Heath was 75. He went into semi-retirement as NNA’s Postal Committee chair in phases during the past several years as the new Postal Team led by NNA Past President Matthew Paxton, publisher of The News-Gazette in Lexington, Virginia, and Brad Hill, CEO of Interlink, began to pick up his many duties. Heath remained as a consultant to the committee until his death.
He was executive editor of Landmark Community Newspapers Inc., for 21 years before retiring into a consultancy that continued until the newspapers’ sale to Paxton Media in 2021. As editor and chief postal advisor, he oversaw 52 weekly and daily newspapers in 12 states, seven collegiate sports newspapers, seven free newspapers, 30 shoppers and more than 30 specialty titles. He was in charge of acquisition development from 2001 to 2008.
Heath stepped into NNA’s top postal policy position in 1989 when he joined the Postmaster General’s Mailers Technical Advisory Committee, a post he maintained in emeritus status through 2021. The Postal Service presented its first Special Achievement award at the National Postal Forum on Sept. 2, 1998. He served on numerous task forces and special committees to oversee the many changes in USPS and to guide its technical and logistical initiatives to preserve the affordable national mail delivery options of the community newspapers he so cherished. As NNA’s top guru, he conducted dozens of training seminars for NNA and other newspaper associations through the early 2000s, retiring only from the travel and never from the advisory function.
He was also called several times by NNA General Counsel and Director of Public Policy Tonda Rush to testify as the leading newspaper postal expert before the Postal Regulatory Commission, often educating the commissioners, staff and USPS logistics experts on how newspapers were being handled in the field by USPS. He was principal editor of NNA’s Postal Tips book in 1998 and monthly contributor to Publishers’ Auxiliary’s Postal Tips column.
NNA Foundation President Matt Adelman noted that as NNA and NNAF shifted its postal training into the Foundation, Max had remained a constant source of wisdom and support. NNAF will continue to use Heath’s educational materials to assist community newspapers, Adelman said.
“Max has long been a legend in the newspaper industry across the country as the go-to guy for anything postal and has always been a stalwart ally of newspapers of any size and shape, “ Adelman said. “He will be greatly missed as a true friend as well as a mentor, industry leader and invaluable partner in our constant struggle with postal issues on all fronts.

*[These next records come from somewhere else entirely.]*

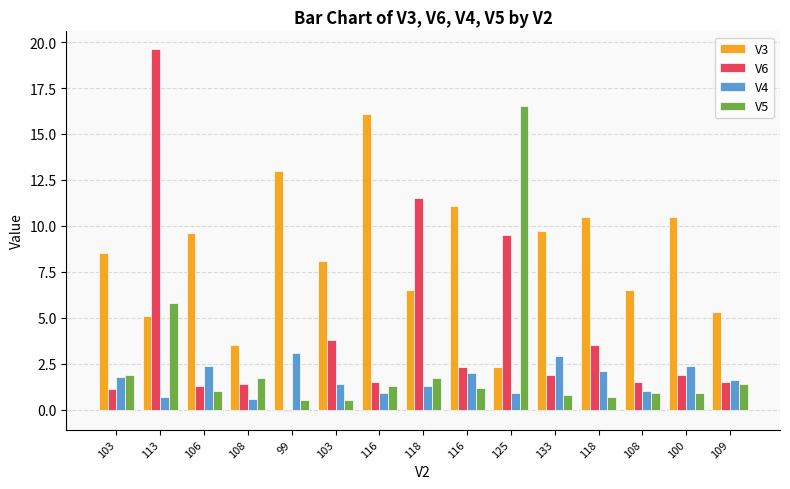

What is the total value across all series at 103?

13.3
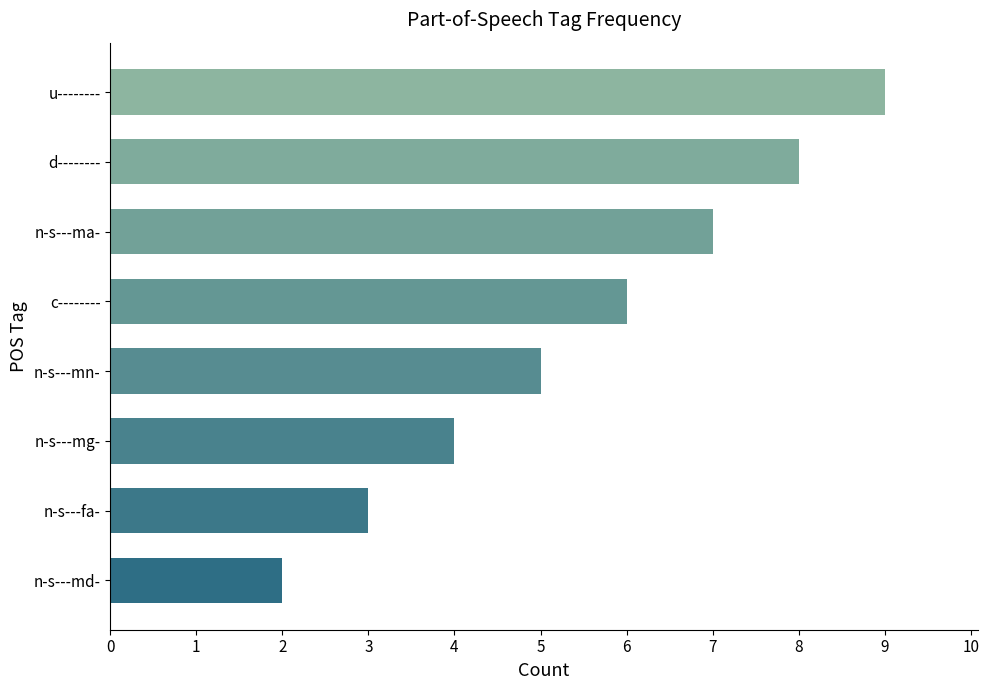

What value does the data have at d--------?

8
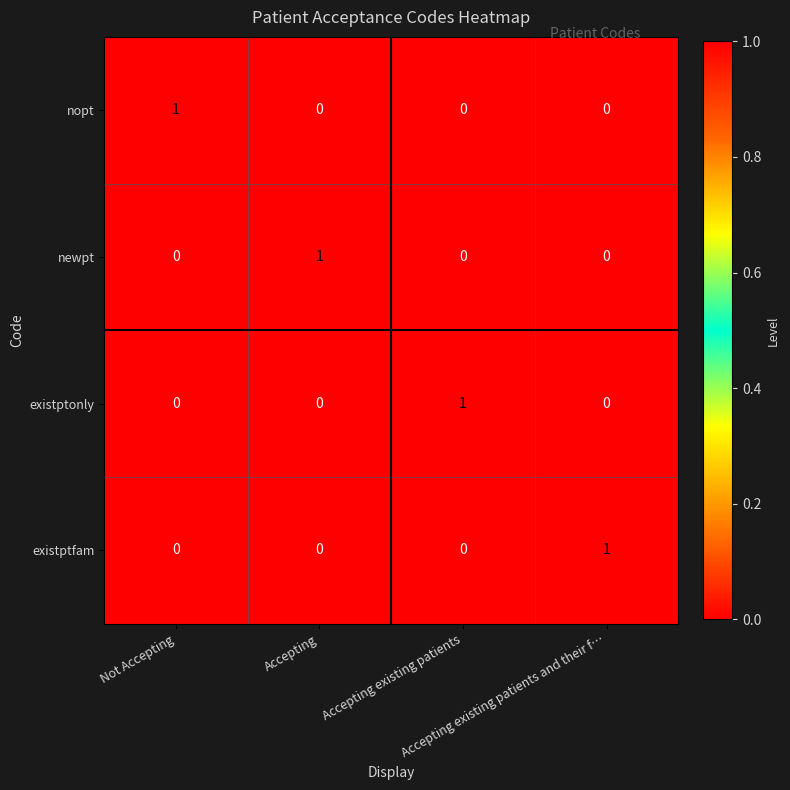

How many positive values does the existptonly series have?

1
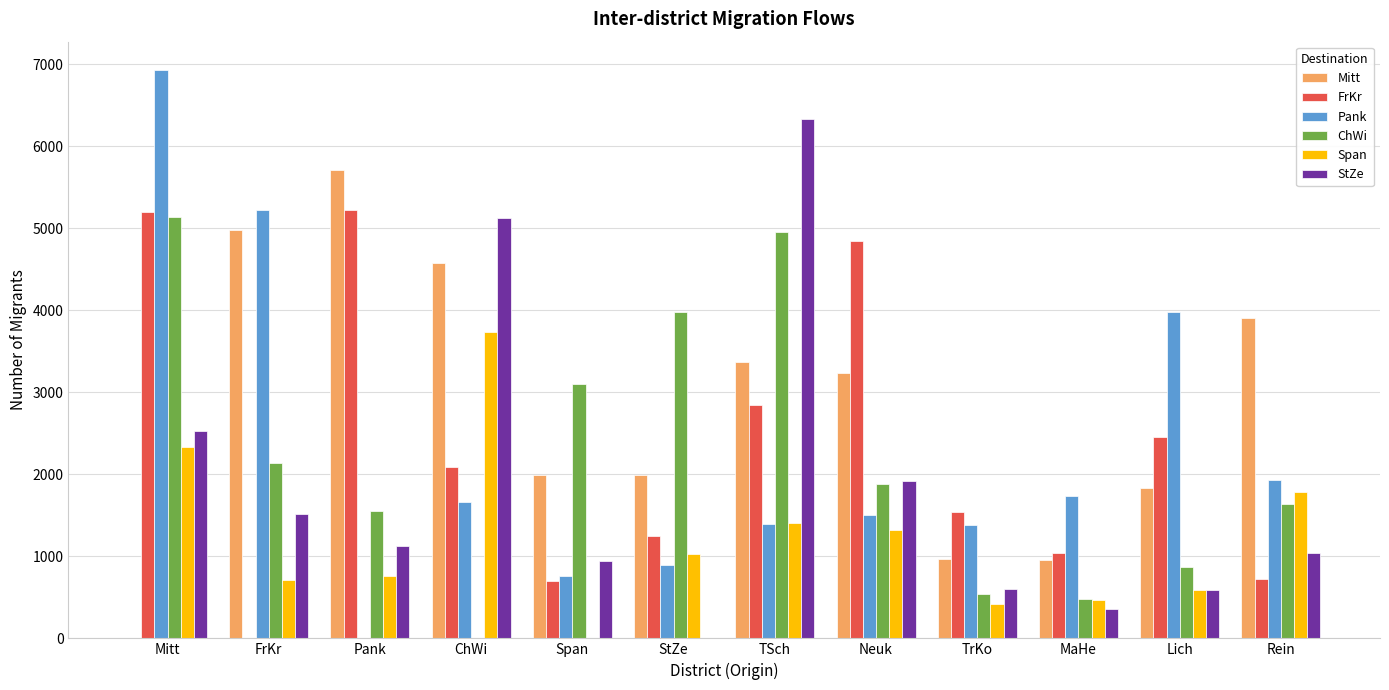

What is the total value across all series at TrKo?

5445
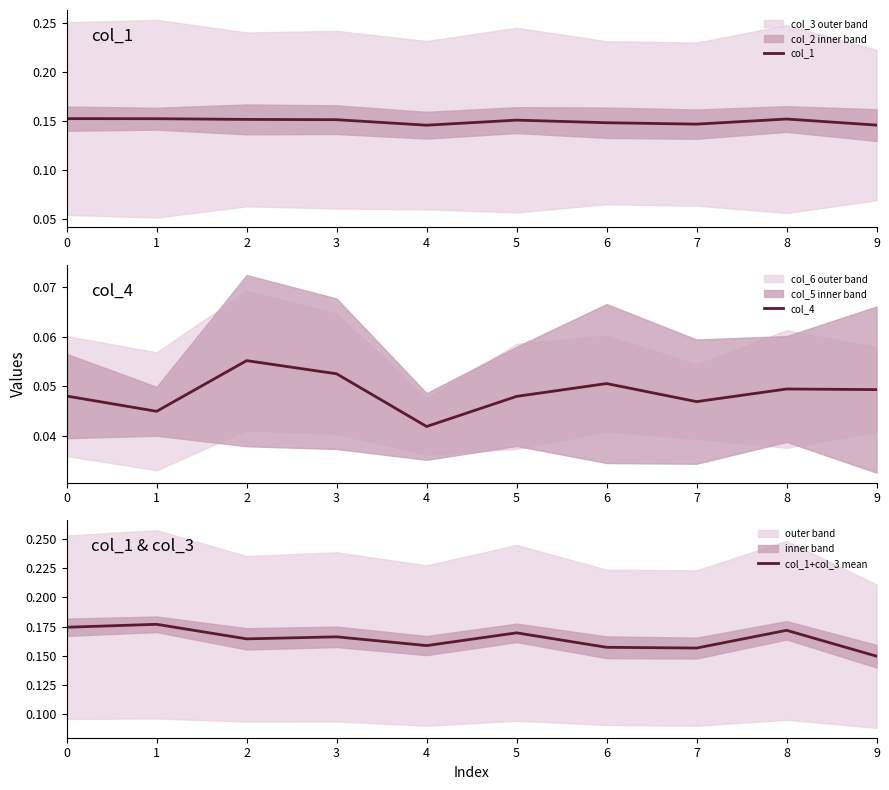

How many col_1+col_3 mean values are between 0 and 1?

10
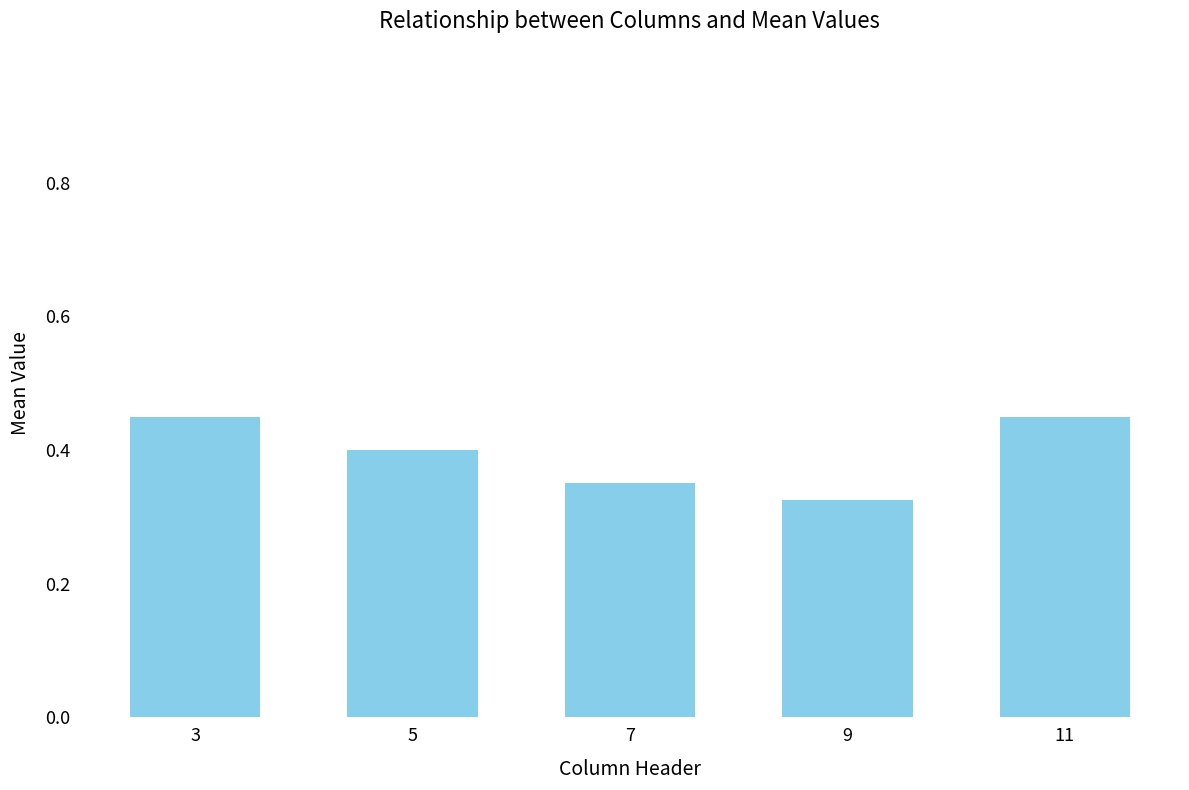

At which category does the chart reach its minimum across all series?

9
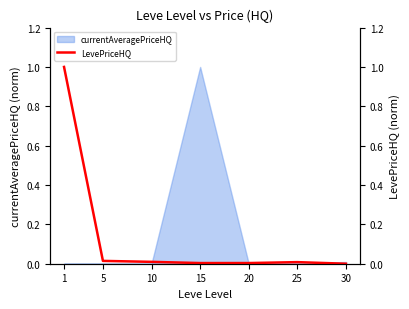

What is the maximum value shown in the chart?

1.0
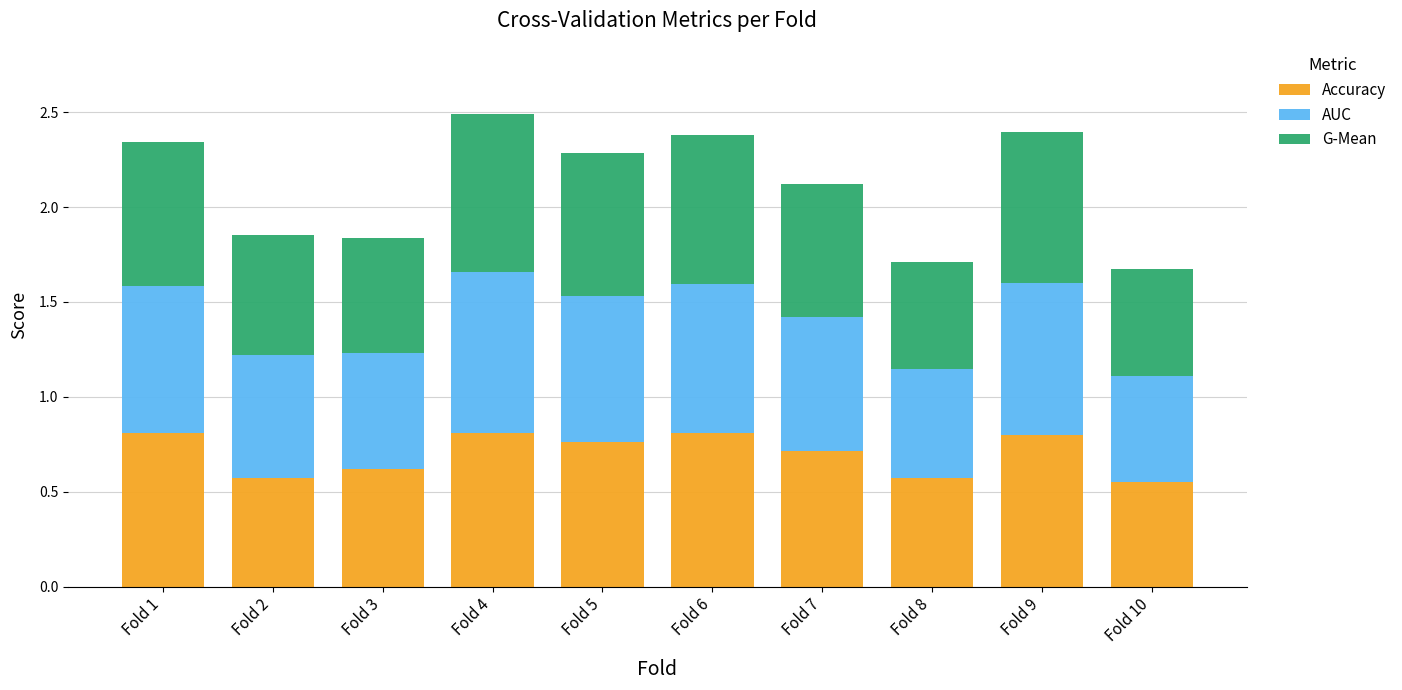

What is the total value across all series at Fold 8?

1.7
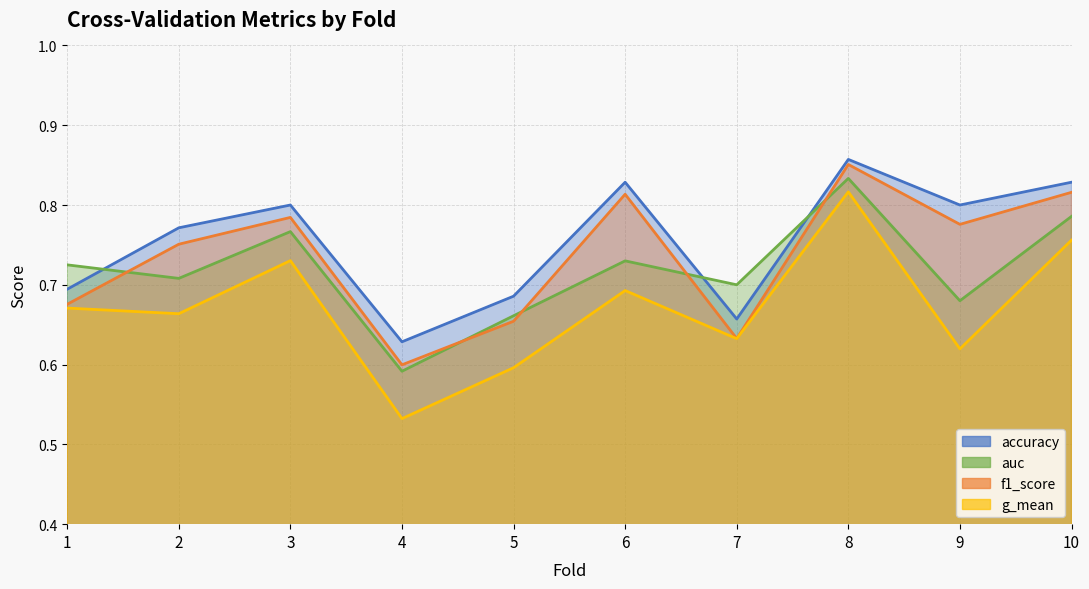

Which series has the widest spread of values?

g_mean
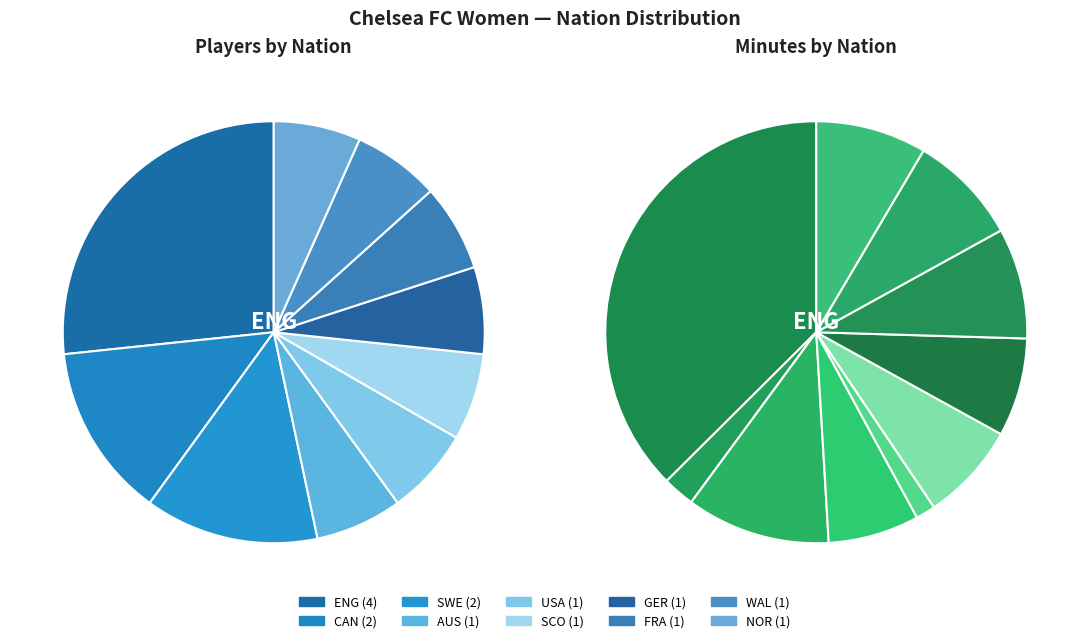

What portion of the pie excludes FRA?

93.3%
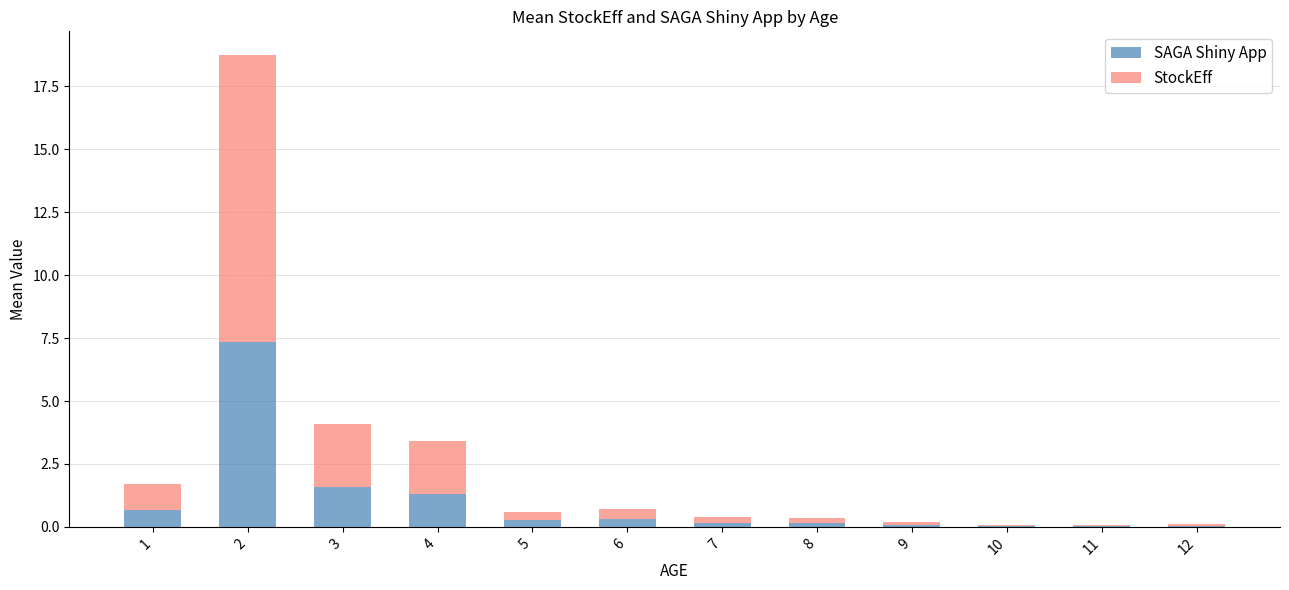

What is the total value across all series at 4?

3.4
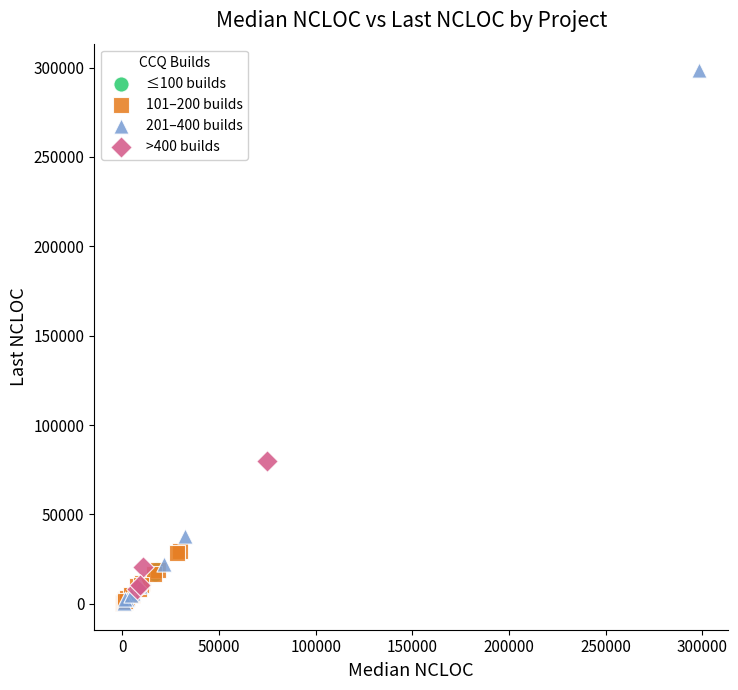

What are all the series names shown in the legend?

≤100 builds, 101–200 builds, 201–400 builds, >400 builds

His commitment and dedication to NNA and NNAF mirrored his passion for the newspaper industry throughout the many decades we have held him in such high regard. We look forward to honoring him and his immense level of service to our industry as we continue his work.”
NNA Executive Director Lynne Lance said NNA members would continue to receive postal advice and assistance through NNA’s Postal Hotline.
“Max’s generous way of helping people to understand the ins and outs of using the mail will live on in the education he provided his successors. No one will ever replace the knowledge Max had. But we pledge to honor his legacy by making sure community newspapers remain in the forefront of the Postal Service’s mission,” she said.